Task details: From first line to last, give the records again word for word and omit the pictures.

Data for this task:
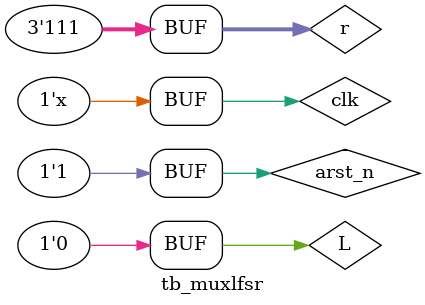
<source format=v>
`timescale 1ns / 1ps


module tb_muxlfsr;
reg clk;
reg arst_n;
reg [2:0] r; //3bit
reg L;
wire [2:0] LFSR;

initial begin
clk=0; arst_n=1; r=0; L=0;
#5 arst_n=0;
#5 arst_n=1; L=0;
#50 L=1; r=3'b111; //L=1ÀÎ °æ¿ì ·¹Áö½ºÅÍ¿¡ »õ·Î¿î°ª(010)ÀÌ ÀúÀåµÈ´Ù.
#10 L=0;

end

always #5 clk=~clk; //ÁÖ±â°¡ 10ÀÎ clkÇü¼º

muxlfsr DUT(.clk(clk), .arst_n(arst_n), .r(r), .L(L), .LFSR(LFSR));

endmodule

</source>
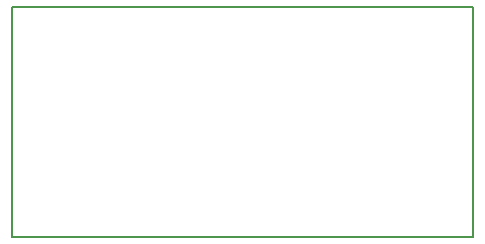
<source format=gbr>
%TF.GenerationSoftware,KiCad,Pcbnew,no-vcs-found-75b21d0~61~ubuntu14.04.1*%
%TF.CreationDate,2017-12-18T14:02:50+05:30*%
%TF.ProjectId,STM8_Flasher,53544D385F466C61736865722E6B6963,rev?*%
%TF.SameCoordinates,Original*%
%TF.FileFunction,Profile,NP*%
%FSLAX46Y46*%
G04 Gerber Fmt 4.6, Leading zero omitted, Abs format (unit mm)*
G04 Created by KiCad (PCBNEW no-vcs-found-75b21d0~61~ubuntu14.04.1) date Mon Dec 18 14:02:50 2017*
%MOMM*%
%LPD*%
G01*
G04 APERTURE LIST*
%ADD10C,0.150000*%
G04 APERTURE END LIST*
D10*
X124000000Y-119500000D02*
X85000000Y-119500000D01*
X124000000Y-139000000D02*
X124000000Y-119500000D01*
X85000000Y-139000000D02*
X124000000Y-139000000D01*
X85000000Y-119500000D02*
X85000000Y-139000000D01*
M02*

</source>
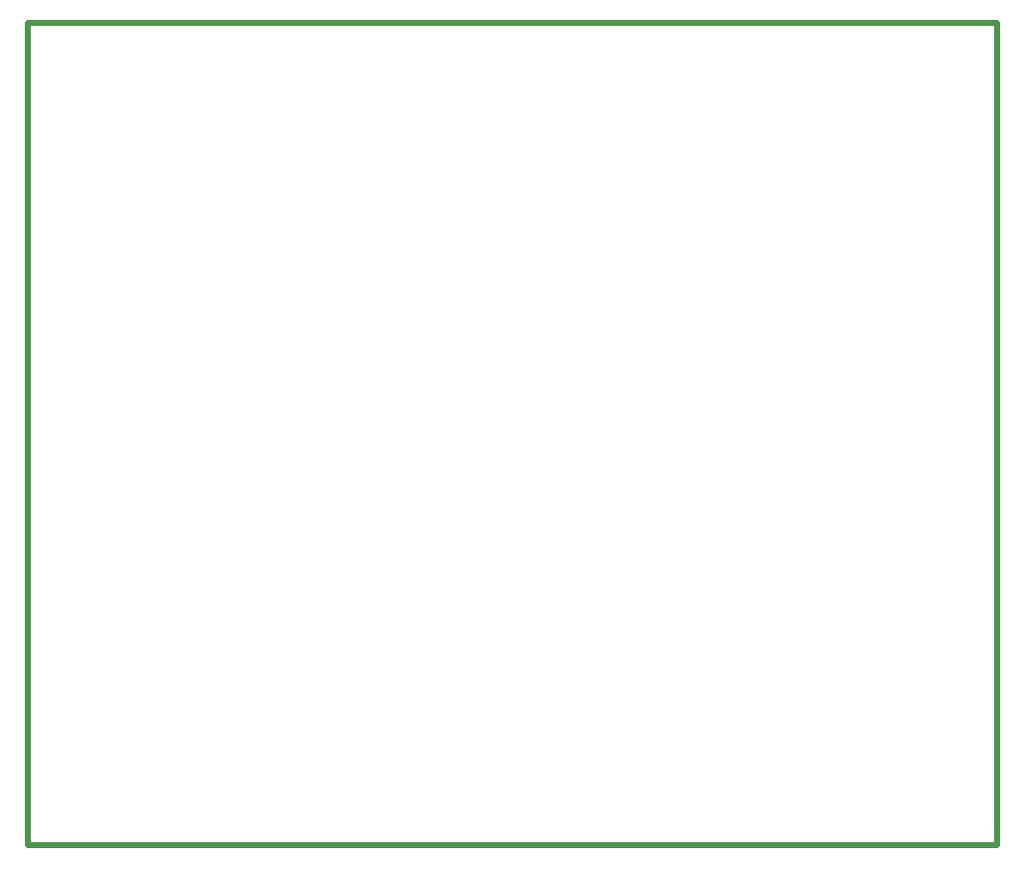
<source format=gm1>
G04*
G04 #@! TF.GenerationSoftware,Altium Limited,Altium Designer,22.4.2 (48)*
G04*
G04 Layer_Color=16711935*
%FSLAX23Y23*%
%MOIN*%
G70*
G04*
G04 #@! TF.SameCoordinates,3F3D87A5-55CA-4D91-88C0-6D81586DF976*
G04*
G04*
G04 #@! TF.FilePolarity,Positive*
G04*
G01*
G75*
%ADD54C,0.020*%
D54*
X0Y2756D02*
X3248D01*
Y0D02*
Y2756D01*
X0Y0D02*
X3248D01*
X0D02*
Y2756D01*
M02*

</source>
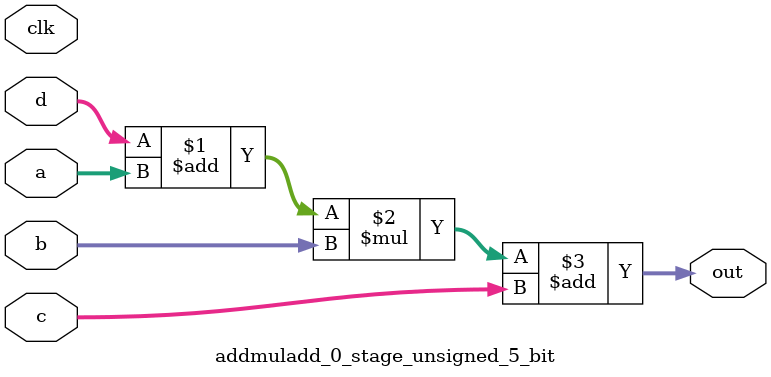
<source format=sv>
(* use_dsp = "yes" *) module addmuladd_0_stage_unsigned_5_bit(
	input  [4:0] a,
	input  [4:0] b,
	input  [4:0] c,
	input  [4:0] d,
	output [4:0] out,
	input clk);

	assign out = ((d + a) * b) + c;
endmodule

</source>
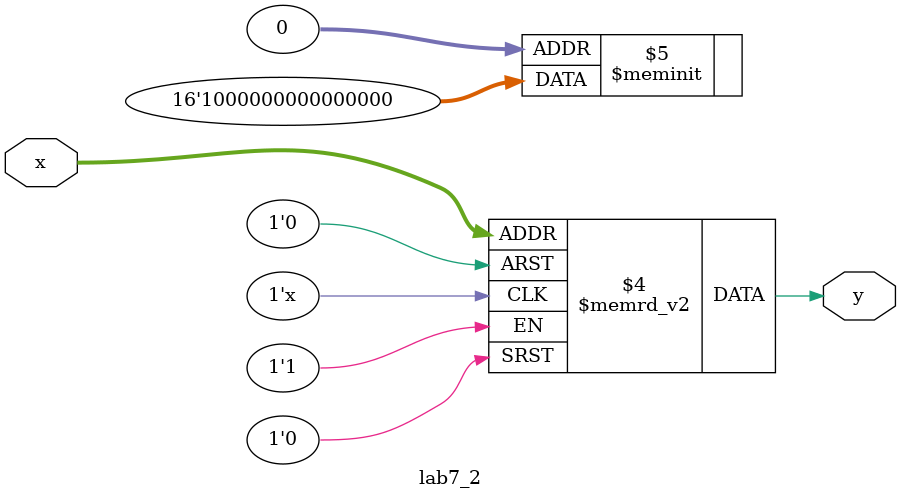
<source format=v>
module lab7_2
(
	input [3:0] x,
	output reg y
);

	always @* 
	begin
		case(x)
			 'b0000: y<= 0;
			 'b0001: y<= 0;
			 'b0010: y<= 0;
			 'b0011: y<= 0;
 			 'b0100: y<= 0;
			 'b0101: y<= 0;
			 'b0110: y<= 0;
			 'b0111: y<= 0;
			 'b1000: y<= 0;
			 'b1001: y<= 0;
			 'b1010: y<= 0;
			 'b1011: y<= 0;
 			 'b1100: y<= 0;
			 'b1101: y<= 0;
			 'b1110: y<= 0;
			 'b1111: y<= 1;
		endcase
	end

endmodule

</source>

Written solution:
<source format=v>
`timescale 1ns / 1ps


module tb_muxlfsr;
reg clk;
reg arst_n;
reg [2:0] r; //3bit
reg L;
wire [2:0] LFSR;

initial begin
clk=0; arst_n=1; r=0; L=0;
#5 arst_n=0;
#5 arst_n=1; L=0;
#50 L=1; r=3'b111; //L=1ÀÎ °æ¿ì ·¹Áö½ºÅÍ¿¡ »õ·Î¿î°ª(010)ÀÌ ÀúÀåµÈ´Ù.
#10 L=0;

end

always #5 clk=~clk; //ÁÖ±â°¡ 10ÀÎ clkÇü¼º

muxlfsr DUT(.clk(clk), .arst_n(arst_n), .r(r), .L(L), .LFSR(LFSR));

endmodule

</source>
<source format=gbr>
%TF.GenerationSoftware,KiCad,Pcbnew,no-vcs-found-75b21d0~61~ubuntu14.04.1*%
%TF.CreationDate,2017-12-18T14:02:50+05:30*%
%TF.ProjectId,STM8_Flasher,53544D385F466C61736865722E6B6963,rev?*%
%TF.SameCoordinates,Original*%
%TF.FileFunction,Profile,NP*%
%FSLAX46Y46*%
G04 Gerber Fmt 4.6, Leading zero omitted, Abs format (unit mm)*
G04 Created by KiCad (PCBNEW no-vcs-found-75b21d0~61~ubuntu14.04.1) date Mon Dec 18 14:02:50 2017*
%MOMM*%
%LPD*%
G01*
G04 APERTURE LIST*
%ADD10C,0.150000*%
G04 APERTURE END LIST*
D10*
X124000000Y-119500000D02*
X85000000Y-119500000D01*
X124000000Y-139000000D02*
X124000000Y-119500000D01*
X85000000Y-139000000D02*
X124000000Y-139000000D01*
X85000000Y-119500000D02*
X85000000Y-139000000D01*
M02*

</source>
<source format=gm1>
G04*
G04 #@! TF.GenerationSoftware,Altium Limited,Altium Designer,22.4.2 (48)*
G04*
G04 Layer_Color=16711935*
%FSLAX23Y23*%
%MOIN*%
G70*
G04*
G04 #@! TF.SameCoordinates,3F3D87A5-55CA-4D91-88C0-6D81586DF976*
G04*
G04*
G04 #@! TF.FilePolarity,Positive*
G04*
G01*
G75*
%ADD54C,0.020*%
D54*
X0Y2756D02*
X3248D01*
Y0D02*
Y2756D01*
X0Y0D02*
X3248D01*
X0D02*
Y2756D01*
M02*

</source>
<source format=sv>
(* use_dsp = "yes" *) module addmuladd_0_stage_unsigned_5_bit(
	input  [4:0] a,
	input  [4:0] b,
	input  [4:0] c,
	input  [4:0] d,
	output [4:0] out,
	input clk);

	assign out = ((d + a) * b) + c;
endmodule

</source>
<source format=v>
module lab7_2
(
	input [3:0] x,
	output reg y
);

	always @* 
	begin
		case(x)
			 'b0000: y<= 0;
			 'b0001: y<= 0;
			 'b0010: y<= 0;
			 'b0011: y<= 0;
 			 'b0100: y<= 0;
			 'b0101: y<= 0;
			 'b0110: y<= 0;
			 'b0111: y<= 0;
			 'b1000: y<= 0;
			 'b1001: y<= 0;
			 'b1010: y<= 0;
			 'b1011: y<= 0;
 			 'b1100: y<= 0;
			 'b1101: y<= 0;
			 'b1110: y<= 0;
			 'b1111: y<= 1;
		endcase
	end

endmodule

</source>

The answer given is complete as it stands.